Bedtime story transports poorly to a land far from pain
READING a bedtime story to a child can help in alleviating pain, a study suggests.
The activity was found to lower levels of cortisol, a chemical associated with stress, and boosted levels of the socalled cuddle hormone oxytocin, which is linked to empathy.
The children themselves also reported feeling better after a storyteller whisked their imagination off to a faraway land.
Researchers in Brazil found playing a riddle-based game made the children feel better as well, but the effect was twice as strong for lighthearted stories. Eighty-one children aged two to seven in an intensive care ward in a Sao Paulo hospital were enrolled in the study.
Patients suffered from a range of complaints, including asthma, bronchitis and pneumonia.
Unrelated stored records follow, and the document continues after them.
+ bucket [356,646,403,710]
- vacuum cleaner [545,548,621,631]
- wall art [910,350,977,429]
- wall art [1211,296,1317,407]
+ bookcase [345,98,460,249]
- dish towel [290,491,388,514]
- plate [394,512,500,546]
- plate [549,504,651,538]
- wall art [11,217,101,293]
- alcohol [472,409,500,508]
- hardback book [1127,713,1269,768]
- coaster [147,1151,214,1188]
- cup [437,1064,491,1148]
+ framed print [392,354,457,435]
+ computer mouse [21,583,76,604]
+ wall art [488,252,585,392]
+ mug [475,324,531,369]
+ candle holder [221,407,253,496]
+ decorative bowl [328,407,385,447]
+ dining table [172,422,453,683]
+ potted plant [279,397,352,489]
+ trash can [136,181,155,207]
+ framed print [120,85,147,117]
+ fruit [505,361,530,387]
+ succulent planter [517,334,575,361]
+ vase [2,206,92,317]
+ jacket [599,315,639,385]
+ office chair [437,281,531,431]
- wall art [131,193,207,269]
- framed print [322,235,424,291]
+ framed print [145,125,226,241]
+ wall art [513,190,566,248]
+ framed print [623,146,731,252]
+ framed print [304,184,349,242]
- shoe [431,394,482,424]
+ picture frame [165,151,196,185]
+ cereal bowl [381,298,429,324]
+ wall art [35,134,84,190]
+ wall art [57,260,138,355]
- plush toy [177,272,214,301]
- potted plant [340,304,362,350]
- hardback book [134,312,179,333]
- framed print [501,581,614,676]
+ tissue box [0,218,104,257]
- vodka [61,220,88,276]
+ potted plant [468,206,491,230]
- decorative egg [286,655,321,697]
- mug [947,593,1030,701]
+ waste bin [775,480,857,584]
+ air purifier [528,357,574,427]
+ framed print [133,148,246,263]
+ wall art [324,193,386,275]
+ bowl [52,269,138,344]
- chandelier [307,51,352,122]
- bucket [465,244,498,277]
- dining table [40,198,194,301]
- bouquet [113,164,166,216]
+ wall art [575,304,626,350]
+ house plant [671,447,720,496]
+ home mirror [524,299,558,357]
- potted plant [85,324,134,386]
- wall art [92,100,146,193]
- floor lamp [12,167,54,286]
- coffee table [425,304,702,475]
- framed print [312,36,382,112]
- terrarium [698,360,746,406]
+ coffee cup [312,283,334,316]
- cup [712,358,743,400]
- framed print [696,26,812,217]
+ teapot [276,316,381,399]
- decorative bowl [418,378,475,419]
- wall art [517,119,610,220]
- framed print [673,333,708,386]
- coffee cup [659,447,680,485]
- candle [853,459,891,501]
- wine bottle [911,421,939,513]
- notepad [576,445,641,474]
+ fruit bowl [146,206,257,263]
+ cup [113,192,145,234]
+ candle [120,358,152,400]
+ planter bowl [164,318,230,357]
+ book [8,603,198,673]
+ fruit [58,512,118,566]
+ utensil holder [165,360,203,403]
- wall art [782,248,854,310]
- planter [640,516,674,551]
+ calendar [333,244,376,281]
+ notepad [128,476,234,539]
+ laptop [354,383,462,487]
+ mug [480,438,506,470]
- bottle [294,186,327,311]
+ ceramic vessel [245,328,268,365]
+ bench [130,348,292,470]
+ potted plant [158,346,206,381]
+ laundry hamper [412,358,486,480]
Half the children were read stories for half an hour while the others participated in a 30-minute brain-teaser session.
Saliva samples were taken from each child before and after their activity and analysed for levels cortisol and oxytocin. “The storytelling was done individually; the child chose which story would be told,” study author Dr Guilherme Brockington, from the Federal University of ABC, said. “Among the books offered, we chose titles available in ordinary book stores and without a pre-defined emotional bias, so that the story would not influence the child’s reaction so much after the activity.”
The scientists, writing in the journal PNAS, said the storytelling was effective because of a phenomenon known as “narrative transportation”.
“The child, through fantasy, can experience sensations and thoughts that transport him or her to another world, a place that is different from the hospital room and is, therefore, far from the aversive conditions of hospitalisation,” said Dr Brockington.
Dr Jorge Moll, from Brazil’s D’OR Institute for Research and Education, said reading stories to children was an extremely safe and low-cost method of pain relief. Storytelling to distract and improve the condition of children is already in use among some paediatricians, but the benefits were largely based on anecdotal evidence.
This study, the researchers say, is the first conclusive and quantitative proof of its benefits.